Я мысленно усмехнулся. Солнца в семидесятые владивостокцам сильно не хватало. Вот Женькина мать и думала урвать пяток солнечных дней.
— Ты скажи, что головой ещё ударился, когда споткнулся, хорошо?
Я пожал плечами.
— Хорошо.
— Я яишенку пожарила. Иди, умывайся, завтракай, да поедем.
В травмпункте осмотрели сначала голову, оценив рассечение как травму лёгкой тяжести, но я удачно сымитировал лёгкое сотрясение, благо, что солнце так било в окна, что слезливость возникала сама собой. Ну, а зрачки расфокусировать я мог ещё с детства. Э-э-э… с моего, бля, детства, если что, а не с Женькиного.
С пальцем получился казус. Опухоль почти совсем сошла, но гематома осталась. Видимо Мишка вместе со связками
порвал мне капилляры, но ни вывиха, ни, тем паче, перелома, рентген не показал. Ну и слава Богу.Я и добрался-то вполне сносно, почти не хромая. Мать даже было заволновалась, что останется без больничного. Но из травмпункта мы вышли весёлые оба. По просьбе матери ногу мне всё-таки загипсовали.
— Дома посидишь, — назидательно сказала мать. — Нечего по улицам бегать. Через неделю в школу.
— Хрена себе у неё логика! — подумал я. — Пацану бы погулять последние денёчки. А она: «Дома посидишь!». Хотя… Побоку мне это лето. Я же говорю… Наотдыхался я уже по самые гланды. Тошнит уже от этого солнца. Я и вздохнул-то лишь недавно, как чуть-чуть похолодало в Москве. А тут снова жара и снова море! Да ещё такое хилое тело в таком волнительном море! Нахер, нахер… Пацану ещё в бассейне учиться плавать надо, а его уже одного на море отпускают. А силенок совсем нет в этом худосочном теле. Ни силёнок, ни жиринки, чтобы на воде держала. Плавает пацан, как топор. А друга спасать поплыл… Смело… Да-а-а… Но глупо.
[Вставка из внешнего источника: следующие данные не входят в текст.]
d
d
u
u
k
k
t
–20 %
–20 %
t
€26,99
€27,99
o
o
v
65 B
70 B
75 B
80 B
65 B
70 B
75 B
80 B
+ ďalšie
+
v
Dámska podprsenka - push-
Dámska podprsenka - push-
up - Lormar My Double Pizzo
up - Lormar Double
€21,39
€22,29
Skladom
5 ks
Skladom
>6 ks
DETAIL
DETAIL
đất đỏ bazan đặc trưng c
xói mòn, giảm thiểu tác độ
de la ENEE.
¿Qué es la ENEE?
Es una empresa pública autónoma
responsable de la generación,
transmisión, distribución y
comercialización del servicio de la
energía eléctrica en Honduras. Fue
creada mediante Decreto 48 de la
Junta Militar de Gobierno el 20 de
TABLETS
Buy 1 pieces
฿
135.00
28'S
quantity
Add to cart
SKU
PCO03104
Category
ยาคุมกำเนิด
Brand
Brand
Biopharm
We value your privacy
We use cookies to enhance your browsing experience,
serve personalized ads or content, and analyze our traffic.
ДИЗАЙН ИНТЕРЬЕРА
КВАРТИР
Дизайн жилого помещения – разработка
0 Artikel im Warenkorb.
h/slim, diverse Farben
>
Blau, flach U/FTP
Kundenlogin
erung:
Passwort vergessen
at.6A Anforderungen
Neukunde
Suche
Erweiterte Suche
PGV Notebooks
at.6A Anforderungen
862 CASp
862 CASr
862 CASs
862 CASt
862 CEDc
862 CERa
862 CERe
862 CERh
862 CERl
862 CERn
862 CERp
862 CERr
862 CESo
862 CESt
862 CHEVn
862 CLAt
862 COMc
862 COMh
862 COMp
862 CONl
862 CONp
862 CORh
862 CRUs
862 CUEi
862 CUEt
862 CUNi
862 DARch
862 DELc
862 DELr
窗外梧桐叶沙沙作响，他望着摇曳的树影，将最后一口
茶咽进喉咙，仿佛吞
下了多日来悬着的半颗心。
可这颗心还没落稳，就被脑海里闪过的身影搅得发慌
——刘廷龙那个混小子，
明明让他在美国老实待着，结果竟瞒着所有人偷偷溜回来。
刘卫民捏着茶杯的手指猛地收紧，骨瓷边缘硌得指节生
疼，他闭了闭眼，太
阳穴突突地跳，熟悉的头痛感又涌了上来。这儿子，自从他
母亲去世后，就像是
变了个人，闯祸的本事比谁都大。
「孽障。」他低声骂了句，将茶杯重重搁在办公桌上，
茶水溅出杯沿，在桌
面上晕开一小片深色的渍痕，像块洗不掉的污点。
Мишка, тот покрепче будет и то, едва «ласты не склеил». Славка тоже едва выплыл. Что ж там за море такое? На Бухте Тихой я в своей жизни никогда не купался — других мест хватало во Владивостоке — и повадки здешнего моря не знал. Да-а-а… Вот же попал, так попал.
Так я думал, пока мы ехали назад домой на автобусе номер 27. А мать всё говорила и говорила. Про то, как по магазинам походить надо. За лето, дескать, вымахал и вырос из рубашек и штанов. Да и обувь менять надо… Тетрадки купить…
— И как же я с тобой по магазинам прыгать с гипсом буду? — недовольно спросил я. Под гипсом уже чесалось.
Женщина поморгала ресницами.
— А ты только сегодня и завтра походишь, чтобы тётя Нина увидела. Что с работы моей. Во дворе посидишь… А потом снимем. Я криво ухмыльнулся, вспомнив: «Гипс снимают! Клиент уезжает!».
Мне было хреново. От слова «совсем хреново». От унылых городских пейзажей за пыльным окном автобуса «Икаруса» тошнило. Рвало на Родину, как говорится. И не потому, что город смотрелся убого, а просто потому, что я не хотел тут жить. Ни в этом городе, ни в каком другом. В этом времени я не хотел жить. Не хотелось в принципе жить…
— Померла, так померла, — вдруг подумал я, принимая решение. — Приду домой и повешусь! Не хочу тут жить и не буду.
Вроде, как на душе полегчало, но остаток поездки я так и смотрел в настоящее прошлое с «оптимизмом покойника».
— Погода какая хорошая! — радовалась нежданному отпуску Женькина мать. Я продолжал хмуриться.
— Мам, а почему у нас телевизора нет? — спросил я и понял, что сморозил чушь.
Мать покраснела, так как на нас сразу обратили внимание рядом стоящие пассажиры.
— Ну… Это… Купим, сынок, — она залилась краской стыда ещё больше. — Вот зарплату получу и купим.
На женщину больно было смотреть, так ей было стыдно, что у них в семье нет телевизора.
А мне стало стыдно из-за своей тупости. Взял и расстроил не повинную в моём плохом настроении женщину.
— Исправляй, блять, придурок, — подумал я, лихорадочно ища аргументы в её защиту. Придумал.
— Хватит уже на цветной копить, мам. Хороших в продаже нет. А мультики смотреть хочется.